Toch gelooft Dalrymple in de ineenstorting van de islam. De Britse gevangenissen puilen uit van de jonge moslimmannen, maar ze zijn volledig geseculariseerd. Als ze zich bekeren tot de radicale islam, is dat puur uit haat tegen de westerse maatschappij. De fundamentalistische islam zal nog wel een tijdje gevaarlijk zijn, maar zal verdwijnen, is Dalrymples overtuiging. „De fanatici en bommenleggers vertegenwoordigen geen heropleving van de niet-hervormde, fundamentalistische islam, maar de doodsreutel.”
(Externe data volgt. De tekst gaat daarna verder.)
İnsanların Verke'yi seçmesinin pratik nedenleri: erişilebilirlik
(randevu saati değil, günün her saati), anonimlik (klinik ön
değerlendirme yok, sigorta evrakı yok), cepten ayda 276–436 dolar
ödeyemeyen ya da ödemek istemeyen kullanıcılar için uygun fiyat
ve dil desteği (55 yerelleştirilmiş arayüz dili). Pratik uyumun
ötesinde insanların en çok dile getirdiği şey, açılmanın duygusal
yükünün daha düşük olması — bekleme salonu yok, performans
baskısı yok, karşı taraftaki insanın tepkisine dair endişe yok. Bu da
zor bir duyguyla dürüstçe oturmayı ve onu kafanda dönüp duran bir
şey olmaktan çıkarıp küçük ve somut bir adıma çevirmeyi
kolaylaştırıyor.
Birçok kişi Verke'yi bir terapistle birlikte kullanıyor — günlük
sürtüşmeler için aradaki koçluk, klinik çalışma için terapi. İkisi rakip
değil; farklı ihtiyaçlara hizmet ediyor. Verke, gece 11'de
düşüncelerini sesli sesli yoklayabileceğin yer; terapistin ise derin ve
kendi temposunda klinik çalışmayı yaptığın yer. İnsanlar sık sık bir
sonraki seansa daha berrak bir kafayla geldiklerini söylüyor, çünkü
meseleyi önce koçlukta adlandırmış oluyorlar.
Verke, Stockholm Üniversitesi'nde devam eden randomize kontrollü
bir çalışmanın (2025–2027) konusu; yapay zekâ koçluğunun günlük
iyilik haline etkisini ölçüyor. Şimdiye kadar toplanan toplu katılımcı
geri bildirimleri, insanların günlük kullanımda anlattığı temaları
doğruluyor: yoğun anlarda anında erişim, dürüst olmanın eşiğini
Dalrymples boek prikkelt tot nadenken over onze cultuur, die steeds verder wegzinkt in normloosheid, afkeer van beschaving en moreel besef. Het feit dat Dalrymple geen christen is, doet niets af van de waarde van de diagnose die hij stelt. Hoe je het wendt of keert: we zitten nu met de gevolgen van de bevrijdingsideologie van de jaren zestig en zeventig. „Geen enkele beschaving die publiek gesanctioneerde genotzucht tot hoogste goed maakt, kan lang in stand blijven”, stelt Dalrymple terecht.
Erg populair is hij met zijn werken in Engeland niet geworden. Van hem geldt: een profeet wordt in zijn vaderland niet geëerd. Terwijl Engelse uitgevers weigerden zijn boek over het leven van de onderklasse uit te geven is het in Amerika en ook in Nederland een succes. ”Leven aan de onderkant” beleeft hier inmiddels zijn derde druk.